Parsed with column specification:
cols(
  idno = col_double(),
  netustm = col_double(),
  ppltrst = col_double(),
  vote = col_character(),
  prtvtddk = col_character(),
  lvpntyr = col_character(),
  tygrtr = col_character(),
  gndr = col_character(),
  yrbrn = col_double(),
  edlvddk = col_character(),
  eduyrs = col_double(),
  wkhct = col_double(),
  wkhtot = col_double(),
  grspnum = col_double(),
  frlgrsp = col_double(),
  inwtm = col_double()
)


idno,netustm,ppltrst,vote,prtvtddk,lvpntyr,tygrtr,gndr,yrbrn,edlvddk,eduyrs,wkhct,wkhtot,grspnum,frlgrsp,inwtm
110,180,8,Yes,Socialdemokratiet - The Social democrats,1968,Never too young,Male,1949,"Kort videregående uddannelse af op til 2-3 års varighed, F.eks. Erhvervsakadem",9,28,28,,,119
705,60,5,Yes,Det Konservative Folkeparti - Conservative People's Party,1976,67,Male,1958,"Kort videregående uddannelse af op til 2-3 års varighed, F.eks. Erhvervsakadem",22,37,45,,,55
1327,240,5,,,"Still in parental home, never left 2 months",,Male,2000,Folkeskole 9.-10. klasse,11,37,37,,,37
3760,300,7,Not eligible to vote,,"Still in parental home, never left 2 months",40,Male,2002,Folkeskole 9.-10. klasse,9,2,2,200.0,,43
4658,90,8,Yes,,1974,50,Female,1956,"Kort videregående uddannelse af op til 2-3 års varighed, F.eks. Erhvervsakadem",4,30,30,,,62
5816,90,7,Yes,SF Socialistisk Folkeparti - Socialist People's Party,1994,60,Male,1974,"Mellemlang videregående uddannelse af 3-4 års varighed. Professionsbachelorer,",35,37,37,37000.0,35000.0,61
7251,300,5,Yes,Dansk Folkeparti - Danish People's Party,1993,40,Female,1975,"Faglig uddannelse (håndværk, handel, landbrug mv.), F.eks. Faglærte, Social-",13,32,34,22000.0,30000.0,68
7887,360,8,Yes,Socialdemokratiet - The Social democrats,1983,55,Male,1958,"Lang videregående uddannelse. Kandidatuddannelser af 5.-6. års varighed, F.eks",25,39,39,36000.0,42000.0,89
9607,540,9,Yes,Alternativet - The Alternative,1982,64,Female,1964,"Mellemlang videregående uddannelse af 3-4 års varighed. Professionsbachelorer,",13,32,34,32000.0,,50
11123,150,7,Yes,Socialdemokratiet - The Social democrats,1994,45,Male,1974,"Faglig uddannelse (håndværk, handel, landbrug mv.), F.eks. Faglærte, Social-",16,37,37,9000.0,,62


## EXERCISE: CREATING FUNCTIONS

- Create a wrapper function for the `mean()` function where missing values are removed by default.
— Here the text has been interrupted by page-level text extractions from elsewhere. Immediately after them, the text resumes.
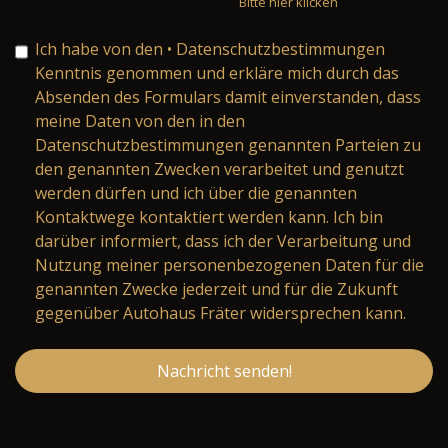
Bitte hier klicken
Ich habe von den
• Datenschutzbestimmungen
Kenntnis genommen und erkläre mich durch das
Absenden des Formulars damit einverstanden, dass
meine Daten von den in den
Datenschutzbestimmungen genannten Parteien zu
den genannten Zwecken verarbeitet und genutzt
werden dürfen und ich über die genannten
Kontaktwege kontaktiert werden kann. Ich bin
darüber informiert, dass ich der Verarbeitung und
Nutzung meiner personenbezogenen Daten für die
genannten Zwecke jederzeit und für die Zukunft
gegenüber Autohaus Fräter widersprechen kann.
Nachricht senden!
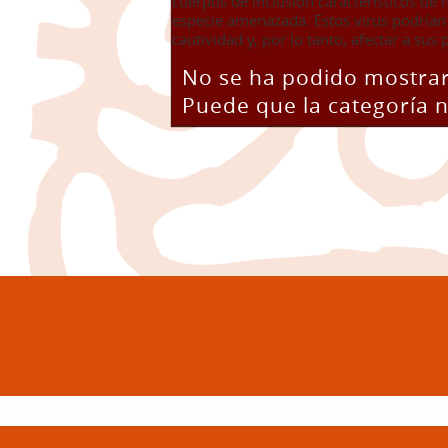
cuerpos de inclusión característicos de
especie amenazada. Estos virus podrían 
cautividad y, por lo tanto, afectar a sus
No se ha podido mostrar
Puede que la categoría n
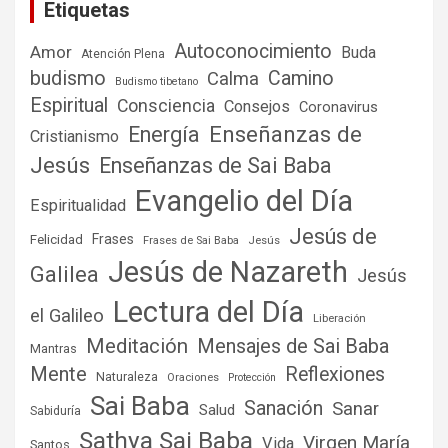
Etiquetas
Autoconocimiento
Amor
Buda
Atención Plena
budismo
Camino
Calma
Budismo tibetano
Espiritual
Consciencia
Consejos
Coronavirus
Enseñanzas de
Energía
Cristianismo
Jesús
Enseñanzas de Sai Baba
Evangelio del Día
Espiritualidad
Jesús de
Frases
Felicidad
Frases de Sai Baba
Jesús
Jesús de Nazareth
Galilea
Jesús
Lectura del Día
el Galileo
Liberación
Meditación
Mensajes de Sai Baba
Mantras
Mente
Reflexiones
Naturaleza
Oraciones
Protección
Sai Baba
Sanación
Sanar
Salud
Sabiduría
Sathya Sai Baba
Virgen María
Vida
Santos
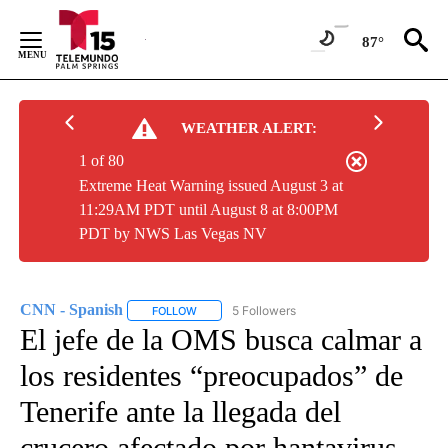
Skip
to
87°
Content
WEATHER ALERT:
1 of 80
Extreme Heat Warning issued August 3 at
11:29AM PDT until August 8 at 8:00PM
PDT by NWS Las Vegas NV
CNN - Spanish
5 Followers
FOLLOW
FOLLOW "CNN - SPANISH" TO RECEIVE NOTIFI
El jefe de la OMS busca calmar a
los residentes “preocupados” de
Tenerife ante la llegada del
crucero afectado por hantavirus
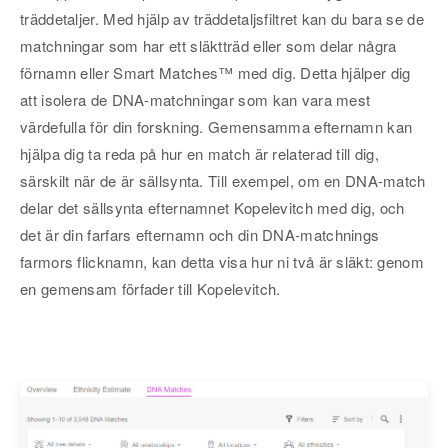
träddetaljer. Med hjälp av träddetaljsfiltret kan du bara se de
matchningar som har ett släktträd eller som delar några
förnamn eller Smart Matches™ med dig. Detta hjälper dig
att isolera de DNA-matchningar som kan vara mest
värdefulla för din forskning. Gemensamma efternamn kan
hjälpa dig ta reda på hur en match är relaterad till dig,
särskilt när de är sällsynta. Till exempel, om en DNA-match
delar det sällsynta efternamnet Kopelevitch med dig, och
det är din farfars efternamn och din DNA-matchnings
farmors flicknamn, kan detta visa hur ni två är släkt: genom
en gemensam förfader till Kopelevitch.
- Use the function on a valid variable in the ESS dataset.

### Use cases for creating own functions

Creating your own functions is often not necessary at all when using R but it can come in handy. Here are some examples of possible use cases:

- Creating wrapper functions
- Convert repeated parts of a script to a function
- Creating functions for specific datasets (fx a single function containing various datamanagement tasks for varialbes in ESS data that are used in several rounds. That way the same function can be used for ESS 2010, 2012, 2014 and so on).